This is going to be a short series, as I usually keep series tied to the start of a quarter but quarters didn’t really happen on GOV.UK over the last 6 months. We didn’t have firebreaks, we didn’t take breathers really. There’s more structure to working on GOV.UK Pay, however.

Work stuff

On Tuesday, I met with the other leads to talk about how our roadmap is shaping up for Q2. Last week, the teams scored possible work based on our confidence in delivering it, how long we suspected it would take, and whether we knew it was valuable for users. We came out with two big unknowns that needed discovery, a big push on one particular payment type, a cluster of middle-value work, and four month-long improvements to a domain of the platform. The aim in Tuesday’s meeting was to pick some work to take forward.

At the start of the year, the team had worked on developing a North Star metric and accompanying indicators, but they hadn’t yet had chance to use it to influence roadmapping and planning. After a lengthy conversation over the framework and its purpose, I asked whether we could put numbers against any of the measures, but we hadn’t yet taken readings. That’s understandable, everyone has been really busy, so now is a good time to take those readings and embed the framework in our day-to-day work.

We also chatted about finding out what our users need. That’s worked out really well for me in the past, and I used Intercom’s Where do we suck? Where does it matter? framework to take readings of what users need. And that’s why we work in product: we’re guided by users’ needs, not the project we can do now with this many people for this amount of time. It’s not about using your roadmap like a Tetris board, slotting things in perfectly to suit your resources, it’s about delivering incremental value over time and reaching goals.

We regrouped on Thursday and decided that we’d split into two multidisciplinary teams: one focusing on paying users, the other looking at service teams. They’re plenty of opportunities around our admin tools and the team is in a good flow state, meaning the paying users team can ramp up as we onboard new team members. (I’m assuming I’m going to be looking after the paying users team!)

The meeting on Tuesday felt tense but by Thursday we were laughing and joking as we chatted through the next quarter. That shows we’re gelling as a unit, and proves how hard it is to pick up on vibe when working remote. It’s not damaging us though, which is great!

On Wednesday, David, our lead developer, chatted with me about making operational improvements to the platform.

Side note: David’s actually a bit of a legend and I’m so glad I get to work with him.

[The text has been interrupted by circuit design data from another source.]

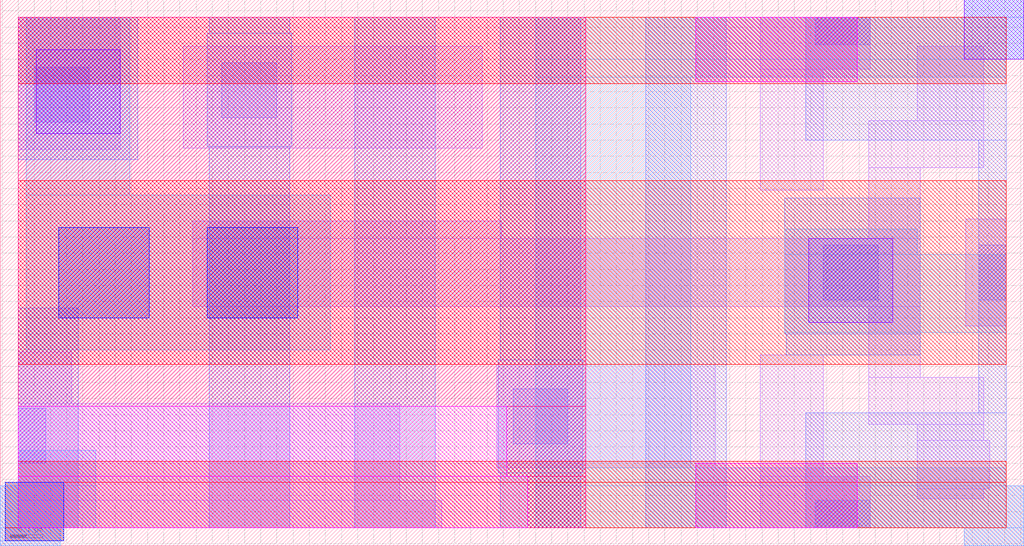
<source format=lef>
# Copyright 2020 The SkyWater PDK Authors
#
# Licensed under the Apache License, Version 2.0 (the "License");
# you may not use this file except in compliance with the License.
# You may obtain a copy of the License at
#
#     https://www.apache.org/licenses/LICENSE-2.0
#
# Unless required by applicable law or agreed to in writing, software
# distributed under the License is distributed on an "AS IS" BASIS,
# WITHOUT WARRANTIES OR CONDITIONS OF ANY KIND, either express or implied.
# See the License for the specific language governing permissions and
# limitations under the License.
#
# SPDX-License-Identifier: Apache-2.0

VERSION 5.7 ;
  NOWIREEXTENSIONATPIN ON ;
  DIVIDERCHAR "/" ;
  BUSBITCHARS "[]" ;
MACRO sky130_fd_bd_sram__sram_dp_swldrv_opt2d
  CLASS BLOCK ;
  FOREIGN sky130_fd_bd_sram__sram_dp_swldrv_opt2d ;
  ORIGIN  0.055000  0.055000 ;
  SIZE  3.165000 BY  1.690000 ;
  OBS
    LAYER li1 ;
      RECT 0.000000 0.000000 1.310000 0.085000 ;
      RECT 0.000000 0.085000 1.180000 0.385000 ;
      RECT 0.000000 0.385000 0.165000 0.545000 ;
      RECT 0.000000 1.170000 0.315000 1.580000 ;
      RECT 0.510000 1.175000 1.435000 1.490000 ;
      RECT 0.540000 0.685000 2.790000 0.895000 ;
      RECT 0.540000 0.895000 1.495000 0.950000 ;
      RECT 1.480000 0.185000 2.155000 0.505000 ;
      RECT 2.295000 0.000000 2.635000 0.160000 ;
      RECT 2.295000 0.160000 2.490000 0.535000 ;
      RECT 2.295000 1.045000 2.490000 1.420000 ;
      RECT 2.295000 1.420000 2.635000 1.580000 ;
      RECT 2.630000 0.320000 2.985000 0.465000 ;
      RECT 2.630000 0.465000 2.790000 0.685000 ;
      RECT 2.630000 0.895000 2.790000 1.115000 ;
      RECT 2.630000 1.115000 2.985000 1.260000 ;
      RECT 2.780000 0.090000 2.985000 0.120000 ;
      RECT 2.780000 0.120000 3.005000 0.270000 ;
      RECT 2.780000 0.270000 2.985000 0.320000 ;
      RECT 2.780000 1.260000 2.985000 1.490000 ;
      RECT 2.930000 0.625000 3.055000 0.955000 ;
    LAYER mcon ;
      RECT 0.000000 0.200000 0.085000 0.370000 ;
      RECT 0.050000 1.255000 0.220000 1.425000 ;
      RECT 0.630000 1.270000 0.800000 1.440000 ;
      RECT 1.530000 0.260000 1.700000 0.430000 ;
      RECT 2.465000 0.000000 2.635000 0.085000 ;
      RECT 2.465000 1.495000 2.635000 1.580000 ;
      RECT 2.490000 0.705000 2.660000 0.875000 ;
      RECT 2.970000 0.705000 3.055000 0.875000 ;
    LAYER met1 ;
      RECT -0.055000 -0.055000 0.130000 0.000000 ;
      RECT -0.055000  0.000000 0.185000 0.130000 ;
      RECT  0.000000  0.130000 0.185000 0.680000 ;
      RECT  0.000000  1.140000 0.370000 1.580000 ;
      RECT  0.585000  1.180000 0.845000 1.530000 ;
      RECT  0.590000  0.000000 0.840000 1.180000 ;
      RECT  0.590000  1.530000 0.840000 1.580000 ;
      RECT  1.040000  0.000000 1.290000 1.580000 ;
      RECT  1.485000  0.170000 1.745000 0.520000 ;
      RECT  1.490000  0.000000 1.740000 0.170000 ;
      RECT  1.490000  0.520000 1.740000 1.580000 ;
      RECT  1.940000  0.000000 2.190000 1.580000 ;
      RECT  2.370000  0.600000 2.790000 1.020000 ;
      RECT  2.375000  0.535000 2.790000 0.600000 ;
      RECT  2.435000  0.000000 3.110000 0.130000 ;
      RECT  2.435000  0.130000 3.055000 0.355000 ;
      RECT  2.435000  1.200000 3.055000 1.450000 ;
      RECT  2.435000  1.450000 3.110000 1.580000 ;
      RECT  2.925000 -0.055000 3.110000 0.000000 ;
      RECT  2.925000  1.580000 3.110000 1.635000 ;
      RECT  2.970000  0.355000 3.055000 1.200000 ;
    LAYER met2 ;
      RECT -0.055000 -0.055000 0.130000 -0.040000 ;
      RECT -0.055000 -0.040000 0.140000  0.000000 ;
      RECT -0.055000  0.000000 0.240000  0.130000 ;
      RECT -0.040000  0.130000 0.240000  0.140000 ;
      RECT  0.000000  0.140000 0.240000  0.240000 ;
      RECT  0.025000  0.550000 0.965000  1.030000 ;
      RECT  0.025000  1.030000 0.345000  1.580000 ;
      RECT  1.600000  0.000000 3.110000  0.130000 ;
      RECT  1.600000  0.130000 3.055000  0.185000 ;
      RECT  1.600000  0.185000 2.080000  1.395000 ;
      RECT  1.600000  1.395000 3.055000  1.450000 ;
      RECT  1.600000  1.450000 3.110000  1.580000 ;
      RECT  2.370000  0.605000 3.055000  0.845000 ;
      RECT  2.370000  0.845000 2.780000  0.925000 ;
      RECT  2.925000 -0.055000 3.110000  0.000000 ;
      RECT  2.925000  1.580000 3.110000  1.635000 ;
    LAYER met3 ;
      RECT -0.040000 -0.040000 0.140000 0.000000 ;
      RECT -0.040000  0.000000 3.055000 0.140000 ;
      RECT  0.000000  0.140000 3.055000 0.205000 ;
      RECT  0.000000  0.505000 3.055000 1.075000 ;
      RECT  0.000000  1.375000 3.055000 1.580000 ;
    LAYER nwell ;
      RECT 0.000000 0.375000 1.755000 1.580000 ;
    LAYER nwell ;
      RECT 1.510000 0.160000 1.755000 0.375000 ;
    LAYER nwell ;
      RECT 1.575000 0.000000 1.755000 0.160000 ;
    LAYER pwell ;
      RECT 0.000000 0.000000 1.575000 0.160000 ;
    LAYER pwell ;
      RECT 0.000000 0.160000 1.510000 0.375000 ;
      RECT 2.095000 1.380000 2.595000 1.580000 ;
    LAYER pwell ;
      RECT 2.095000 0.000000 2.595000 0.200000 ;
    LAYER via ;
      RECT 0.055000 1.220000 0.315000 1.480000 ;
      RECT 2.445000 0.635000 2.705000 0.895000 ;
      RECT 2.925000 1.450000 3.110000 1.635000 ;
    LAYER via2 ;
      RECT -0.040000 -0.040000 0.140000 0.140000 ;
      RECT  0.125000  0.650000 0.405000 0.930000 ;
      RECT  0.585000  0.650000 0.865000 0.930000 ;
  END
END sky130_fd_bd_sram__sram_dp_swldrv_opt2d
END LIBRARY

</source>
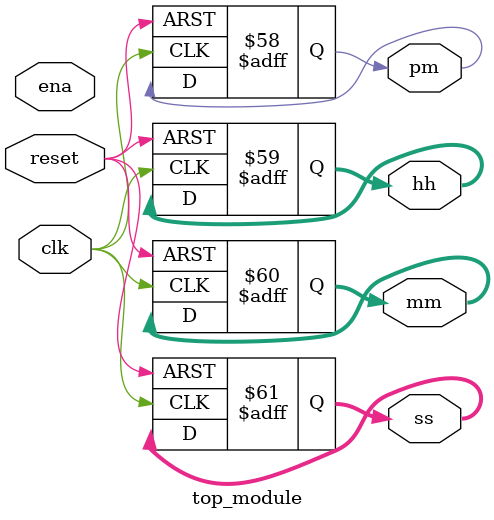
<source format=sv>
module top_module(
   input clk,
   input reset,
   input ena,
   output reg pm,
   output reg [7:0] hh,
   output reg [7:0] mm,
   output reg [7:0] ss);

   reg [7:0] counter;

   always @(posedge clk or posedge reset) begin
      if (reset) begin
         counter <= 0;
         pm <= 0;
         hh <= 8'h01;
         mm <= 8'h00;
         ss <= 8'h00;
      end else if (ena) begin
         counter <= counter + 1;

         if (counter == 50000) begin
            counter <= 0;

            if (ss == 8'h59) begin
               ss <= 8'h00;

               if (mm == 8'h59) begin
                  mm <= 8'h00;

                  if (hh == 8'h12) begin
                     hh <= 8'h01;
                     pm <= ~pm;
                  end else begin
                     hh <= hh + 1;
                  end
               end else begin
                  mm <= mm + 1;
               end
            end else begin
               ss <= ss + 1;
            end
         end
      end
   end
   
endmodule

</source>
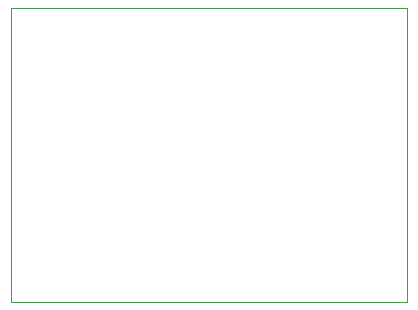
<source format=gbr>
G04 (created by PCBNEW (2013-07-07 BZR 4022)-stable) date 3/8/2015 7:19:45 AM*
%MOIN*%
G04 Gerber Fmt 3.4, Leading zero omitted, Abs format*
%FSLAX34Y34*%
G01*
G70*
G90*
G04 APERTURE LIST*
%ADD10C,0.00590551*%
%ADD11C,0.00393701*%
G04 APERTURE END LIST*
G54D10*
G54D11*
X19581Y-5970D02*
X19591Y-5970D01*
X19581Y-5890D02*
X19581Y-5970D01*
X6381Y-5890D02*
X19581Y-5890D01*
X6387Y-5896D02*
X6365Y-5896D01*
X6387Y-15686D02*
X6387Y-5896D01*
X19587Y-15686D02*
X6387Y-15686D01*
X19587Y-5896D02*
X19587Y-15686D01*
M02*

</source>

It seems like there’s a heap of good practices already, just that some improvement work hasn’t made it through a team’s kanban board. I wonder whether we’re trying to map enterprise processes onto a small product team. Not sure on that one, will need to reach out to some 20-person SaaS businesses, ask how they handle tech debt and operational things. (It feels like this falls between operational management expected of product managers and the availability and capacity management of lead developers.)

Not-work stuff

Possibly like others, I’m really doing very little outside of work! Welsh lessons are progressing and I’m finding it easier to read and speak Welsh words, my mouth is learning the shapes it has to take to make the sounds.

Couch to 5K is fun, I do enjoy getting out and expending a bit of energy. I will need orthotics for my incredibly flat feet, however.

I’m taking the next week off, to read and have time away from my computer. It’s meant to be glorious so we might have a day at the beach, before the tourists come flooding back.

And just as they arrive, we’ll be making our way back to London. We need to head back to the Big Smoke and pack up our flat, cancel our tenancy. Going to live in North Wales from September onwards, save some cash, avoid the pollution.